8.6In the present case, the Committee must consider whether the restrictions imposed on the author’s right to freedom of assembly are justified under any of the criteria set out in the second sentence of article 21 of the Covenant. The Committee notes that, in the light of the information available on file, the State party and the domestic courts have not provided any justification or explanation as to how, in practice, the peaceful gatherings would have violated the interests of national security or public safety, public order (ordre public), the protection of public health or morals or the protection of the rights and freedoms of others as set out in article 21 of the Covenant.

8.7The Committee notes that it has dealt with similar cases in respect of the same laws and practices of the State party in a number of earlier communications. In line with these precedents, and in the absence of any explanation by the State party regarding this matter, the Committee concludes that, in the present case, the State party has violated the author’s rights under article 21, read in conjunction with article 2 (3) of the Covenant.

9.The Committee, acting under article 5 (4) of the Optional Protocol, is of the view that the facts before it disclose a violation of the author’s rights under articles 19 and 21,read in conjunction with article 2 (3) of the Covenant.

10.In accordance with article 2 (3) (a) of the Covenant, the State party is under an obligation to provide the author with an effective remedy in the form of full reparation. In the present case, the State party is under an obligation, inter alia, to provide the author with adequate compensation, including reimbursement for any legal costs or other fees incurred by him, and appropriate measures of satisfaction. The State party is also under an obligation to take all steps necessary to prevent similar violations from occurring in the future. In this connection, the Committee reiterates that the State party should review its legislation, in particular the Public Events Act of 30 December 1997, as it has been applied in the present case, with a view to ensuring that the rights under articles 19 and 21 of the Covenant may be fully enjoyed in the State party.

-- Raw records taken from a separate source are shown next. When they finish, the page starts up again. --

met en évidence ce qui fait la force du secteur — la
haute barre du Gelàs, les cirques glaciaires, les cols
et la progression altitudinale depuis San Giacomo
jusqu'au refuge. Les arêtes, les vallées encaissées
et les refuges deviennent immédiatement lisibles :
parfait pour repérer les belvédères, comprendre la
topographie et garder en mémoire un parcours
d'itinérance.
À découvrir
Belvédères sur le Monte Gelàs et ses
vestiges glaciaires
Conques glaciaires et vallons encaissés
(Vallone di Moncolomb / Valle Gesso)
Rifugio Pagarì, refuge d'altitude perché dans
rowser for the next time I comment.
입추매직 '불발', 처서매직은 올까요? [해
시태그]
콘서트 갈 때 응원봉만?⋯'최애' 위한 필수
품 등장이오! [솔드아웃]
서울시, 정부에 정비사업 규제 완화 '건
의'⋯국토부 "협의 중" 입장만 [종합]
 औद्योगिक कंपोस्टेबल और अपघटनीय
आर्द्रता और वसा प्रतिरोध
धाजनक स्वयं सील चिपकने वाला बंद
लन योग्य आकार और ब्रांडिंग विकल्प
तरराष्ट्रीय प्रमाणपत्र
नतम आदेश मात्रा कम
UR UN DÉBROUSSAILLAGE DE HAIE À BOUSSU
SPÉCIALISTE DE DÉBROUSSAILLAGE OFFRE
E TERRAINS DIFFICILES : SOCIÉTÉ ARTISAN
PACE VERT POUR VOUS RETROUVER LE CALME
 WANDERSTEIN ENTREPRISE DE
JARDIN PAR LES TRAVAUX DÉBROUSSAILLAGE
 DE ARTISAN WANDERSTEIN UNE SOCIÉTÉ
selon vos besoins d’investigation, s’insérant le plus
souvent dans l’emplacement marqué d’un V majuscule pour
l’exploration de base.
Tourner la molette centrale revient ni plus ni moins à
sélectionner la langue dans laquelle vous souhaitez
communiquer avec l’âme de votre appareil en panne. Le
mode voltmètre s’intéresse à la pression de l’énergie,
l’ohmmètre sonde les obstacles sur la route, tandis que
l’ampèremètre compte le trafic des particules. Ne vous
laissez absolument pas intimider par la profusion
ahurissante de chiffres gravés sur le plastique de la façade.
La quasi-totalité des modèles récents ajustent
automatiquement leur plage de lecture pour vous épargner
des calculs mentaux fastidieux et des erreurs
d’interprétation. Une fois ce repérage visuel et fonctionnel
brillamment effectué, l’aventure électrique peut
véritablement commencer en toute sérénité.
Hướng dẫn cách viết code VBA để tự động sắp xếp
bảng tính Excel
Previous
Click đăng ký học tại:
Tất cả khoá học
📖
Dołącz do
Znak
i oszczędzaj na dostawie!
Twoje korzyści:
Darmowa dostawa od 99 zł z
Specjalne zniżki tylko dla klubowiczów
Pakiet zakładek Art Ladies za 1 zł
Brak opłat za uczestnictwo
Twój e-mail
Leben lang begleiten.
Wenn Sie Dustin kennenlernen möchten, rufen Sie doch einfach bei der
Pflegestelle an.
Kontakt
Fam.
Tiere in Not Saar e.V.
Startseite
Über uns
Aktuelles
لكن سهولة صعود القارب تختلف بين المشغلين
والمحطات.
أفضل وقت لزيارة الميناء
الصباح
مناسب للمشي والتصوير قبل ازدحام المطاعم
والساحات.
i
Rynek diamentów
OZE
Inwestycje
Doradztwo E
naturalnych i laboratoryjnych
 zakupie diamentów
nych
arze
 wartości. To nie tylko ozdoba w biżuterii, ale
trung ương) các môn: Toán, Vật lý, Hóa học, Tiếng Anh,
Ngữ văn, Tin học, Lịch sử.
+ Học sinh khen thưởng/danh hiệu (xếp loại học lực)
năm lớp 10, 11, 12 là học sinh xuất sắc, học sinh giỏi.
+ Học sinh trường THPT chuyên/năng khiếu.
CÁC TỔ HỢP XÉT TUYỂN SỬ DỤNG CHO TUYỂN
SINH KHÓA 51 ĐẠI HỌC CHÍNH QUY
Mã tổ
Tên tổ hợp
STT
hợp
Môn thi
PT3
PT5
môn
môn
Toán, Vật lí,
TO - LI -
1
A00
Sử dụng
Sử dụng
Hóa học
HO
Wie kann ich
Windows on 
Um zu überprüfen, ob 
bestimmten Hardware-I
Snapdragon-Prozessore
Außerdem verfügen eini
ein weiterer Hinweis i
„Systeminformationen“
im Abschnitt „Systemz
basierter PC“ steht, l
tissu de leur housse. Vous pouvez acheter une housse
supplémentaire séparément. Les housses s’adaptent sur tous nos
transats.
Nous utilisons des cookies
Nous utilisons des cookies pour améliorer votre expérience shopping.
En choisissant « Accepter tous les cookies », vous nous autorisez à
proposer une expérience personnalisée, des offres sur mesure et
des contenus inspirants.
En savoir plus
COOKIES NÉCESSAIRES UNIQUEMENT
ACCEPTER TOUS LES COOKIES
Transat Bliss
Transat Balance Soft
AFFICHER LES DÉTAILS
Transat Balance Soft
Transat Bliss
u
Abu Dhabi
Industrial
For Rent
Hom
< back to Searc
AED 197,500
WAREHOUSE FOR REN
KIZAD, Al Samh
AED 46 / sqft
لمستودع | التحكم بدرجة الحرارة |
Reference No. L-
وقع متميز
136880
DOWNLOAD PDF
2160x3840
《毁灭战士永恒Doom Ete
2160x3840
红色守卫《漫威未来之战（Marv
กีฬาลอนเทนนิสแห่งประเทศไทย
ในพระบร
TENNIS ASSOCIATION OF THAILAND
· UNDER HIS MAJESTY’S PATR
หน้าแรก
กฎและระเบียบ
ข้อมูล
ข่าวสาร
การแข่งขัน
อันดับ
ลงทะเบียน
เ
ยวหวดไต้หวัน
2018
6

11.Bearing in mind that, by becoming a party to the Optional Protocol, the State party has recognized the competence of the Committee to determine whether there has been a violation of the Covenant and that, pursuant to article 2 of the Covenant, the State party has undertaken to ensure to all individuals within its territory and subject to its jurisdiction the rights recognized in the Covenant and to provide an effective and enforceable remedy when it has been determined that a violation has occurred, the Committee wishes to receive from the State party, within 180 days, information about the measures taken to give effect to the Committee’s Views. The State party is also requested to publish the present Views and to have them widely disseminated in Belarusian and Russian in the State party.